A verdade é que o ateísmo – outra forma de religião, neste caso uma religião sem Deus – municiará sempre os seus ataques à fé religiosa invocando este fenómeno e esquecendo propositadamente todos os benefícios que as religiões trouxeram na organização e promoção dos indivíduos, na coesão social e nas civilizações humanas.
A verdade é que, se quisermos ser honestos, teremos de reconhecer que existem inúmeros grupos religiosos que reúnem pessoas, promovem o autoconhecimento e o desenvolvimento pessoal, tendo por isso que ser considerados integrativos e saudáveis. Tais comunidades de fé atribuem valor ao respeito pelas diferenças e tendem a promover nos fiéis autonomia e empoderamento. Em muitos casos funcionam como centros de apoio social, integram os imigrantes, dão suporte aos mais vulneráveis (desempregados, idosos, pobres, doentes e pessoas enlutadas ou em processo de ruptura relacional). Propiciam actos comunitários integrativos como eventos e ritos de passagem, promovem a partilha e o serviço à comunidade e ao próximo, assim como o empenho e voluntariado nas causas sociais.

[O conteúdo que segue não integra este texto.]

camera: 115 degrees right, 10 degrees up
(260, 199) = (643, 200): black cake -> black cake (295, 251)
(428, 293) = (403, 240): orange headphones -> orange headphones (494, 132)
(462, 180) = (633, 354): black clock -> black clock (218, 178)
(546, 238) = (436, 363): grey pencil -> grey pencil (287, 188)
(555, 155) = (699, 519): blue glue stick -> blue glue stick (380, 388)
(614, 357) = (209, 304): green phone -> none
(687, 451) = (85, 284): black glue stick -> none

No plano espiritual promovem práticas de promoção da saúde emocional e mental, como a oração, a meditação e princípios de vida sãos que facilitam o equilíbrio e a harmonia interior.
Já nas seitas destrutivas, a exigência de submissão, a ausência de qualquer espécie de espírito crítico, o autoritarismo, o controlo e a invasão da intimidade pessoal, a ameaça velada ou explícita e a manipulação de sentimentos e emoções, não só condicionam o crescimento pessoal dos fiéis como provocam diversos tipos de danos à saúde.
É muito mais fácil reconhecer os danos causados em vítimas de abuso sexual ou de catástrofes naturais, mas o Síndrome do Trauma Religioso pode não ser menos prejudicial, tanto na fase de imersão em grupo religioso abusivo como no impacto secundário de o abandonar, pois quem se atrever a deixar o grupo, corre o risco de perder igualmente toda a sua rede de referências e apoio relacional (amigos e familiares).
Se é o seu caso, salte fora rapidamente. Lembre-se: Deus não é um tirano. E, como dizia Jesus Cristo: “Se, pois, o Filho vos libertar, verdadeiramente sereis livres” (Evangelho de João 8:36).